Anthropometric measurements and physical examinations were performed on over 70% of all children, adolescents and adults in the three populations, and epidemiological/nutritional surveys were conducted in all households, during the dry and the rainy seasons. Results show that, overall, the health and growth characteristics of the three populations are precarious when compared to more cosmopolitan groups in Brazil and elsewhere. In general, fewer children from Santana present undernutrition when compared to children from Caxiuanã, while Aracampina remains intermediate. Santana's population also presents overall better health than Caxiuanã and Aracampina, but between these two health trends are not as clear, varying according to age group, sex, and season of the year. The better health of Santana may be attributable to its geographic location in the high area of the floodplain, but it may also be the result of a combination of socioeconomic as well as environmental factors associated with that population.

These results are relevant to both anthropology and public health in Brazil. They contribute to a better understanding of Caboclo populations and their bio-behavioral mechanisms of adaptation to different ecosystems, and provide a framework for health promotion initiatives among the Caboclo. These results will be provided to the communities, and to public and non-governmental organizations working with health and health policy in the Amazon, to help develop programs to improve Caboclos' quality of life.

 

 

DIEHL, E. E., 2001. Entendimentos, Práticas e Contextos Sociopolíticos do Uso de Medicamentos entre os Kaingáng (Terra Indígena Xapecó, Santa Catarina, Brasil) (Carlos E. A. Coimbra Jr. & Esther J. Langdon, orientadores). Tese de Doutorado, Rio de Janeiro: Escola Nacional de Saúde Pública, Fundação Oswaldo Cruz. 230 pp.

 

Os medicamentos são possivelmente a tecnologia biomédica mais difundida no mundo, sendo demandados e utilizados pelas mais diversas populações. Este trabalho, investiga questões que envolvem o uso e os entendimentos que os índios Kaingáng, da Terra Indígena Xapecó, Santa Catarina, têm a respeito dos medicamentos. Para o desenvolvimento da pesquisa (realizada de setembro de 1999 a fevereiro de 2000), utilizou-se a perspectiva da antropologia médica, em especial da antropologia farmacêutica, que é uma abordagem voltada para o estudo de medicamentos em contextos locais, analisando essa tecnologia como um fenômeno cultural e social, e não somente como pertencente aos domínios da farmacologia e da bioquímica. Através de métodos antropológicos e epidemiológicos, buscou-se levantar dados sobre os diferentes setores que fazem parte dos sistemas de saúde atuantes entre os Kaingáng. Além disso, procurou-se examinar o tema à luz da recém implantada política de assistência à saúde para os povos indígenas, baseada no modelo diferenciado de atenção e nos Distritos Sanitários Especiais Indígenas (DSEI). A precariedade em que vive a maioria da população da aldeia Sede, caracteriza-se por moradias inadequadas e pela falta de sistema de esgoto e de abastecimento de água, bem como de um tratamento adequado ao lixo.
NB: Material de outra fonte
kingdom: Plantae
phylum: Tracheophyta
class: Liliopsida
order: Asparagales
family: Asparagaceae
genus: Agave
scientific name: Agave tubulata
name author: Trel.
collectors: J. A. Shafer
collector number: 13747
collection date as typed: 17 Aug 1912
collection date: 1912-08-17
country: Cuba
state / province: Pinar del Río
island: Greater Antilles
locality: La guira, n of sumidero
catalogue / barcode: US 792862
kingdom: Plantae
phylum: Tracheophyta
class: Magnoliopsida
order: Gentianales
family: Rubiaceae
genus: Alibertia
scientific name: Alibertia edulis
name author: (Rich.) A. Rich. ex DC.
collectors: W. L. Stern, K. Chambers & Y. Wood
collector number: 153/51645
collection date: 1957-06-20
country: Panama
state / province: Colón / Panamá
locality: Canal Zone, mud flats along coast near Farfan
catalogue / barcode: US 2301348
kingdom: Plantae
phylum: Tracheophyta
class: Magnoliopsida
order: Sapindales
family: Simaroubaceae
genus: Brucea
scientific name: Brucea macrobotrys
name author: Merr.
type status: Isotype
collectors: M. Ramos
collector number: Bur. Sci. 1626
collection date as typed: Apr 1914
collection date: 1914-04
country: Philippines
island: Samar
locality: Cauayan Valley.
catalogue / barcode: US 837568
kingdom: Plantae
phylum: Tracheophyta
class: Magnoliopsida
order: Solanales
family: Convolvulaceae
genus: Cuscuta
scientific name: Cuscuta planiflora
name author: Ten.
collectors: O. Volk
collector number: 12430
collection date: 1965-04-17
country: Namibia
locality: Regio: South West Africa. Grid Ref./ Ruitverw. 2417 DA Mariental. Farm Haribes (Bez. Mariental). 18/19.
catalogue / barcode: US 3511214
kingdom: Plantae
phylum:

As doenças infecto-parasitárias nas crianças de 0 a 14 anos foram o principal motivo de consulta na "Enfermaria" da aldeia Sede. A análise das prescrições médicas, da dispensação sem receita pelos atendentes/auxiliares de enfermagem e da "farmácia caseira" - os medicamentos encontrados nos domicílios Kaingáng - revelou que alguns grupos terapêuticos se sobressaem, entre eles os antibacterianos, os analgésicos não opióides, os antiparasitários, os ansiolíticos e os anticonvulsivantes. A pluralidade de opções terapêuticas disponíveis aos Kaingáng permite a busca de diferentes recursos de cuidado, cujo comportamento é influenciado pela maneira como os sistemas e setores de saúde estão organizados e interagindo, bem como pelos conhecimentos, crenças, valores e práticas específicos a esse grupo indígena. Os dados deste trabalho confirmam que não há uma medicina essencial, independente da história de interação entre diferentes culturas. Pensar a questão dos medicamentos no modelo diferenciado de atenção à saúde indígena, permanece um desafio a ser superado.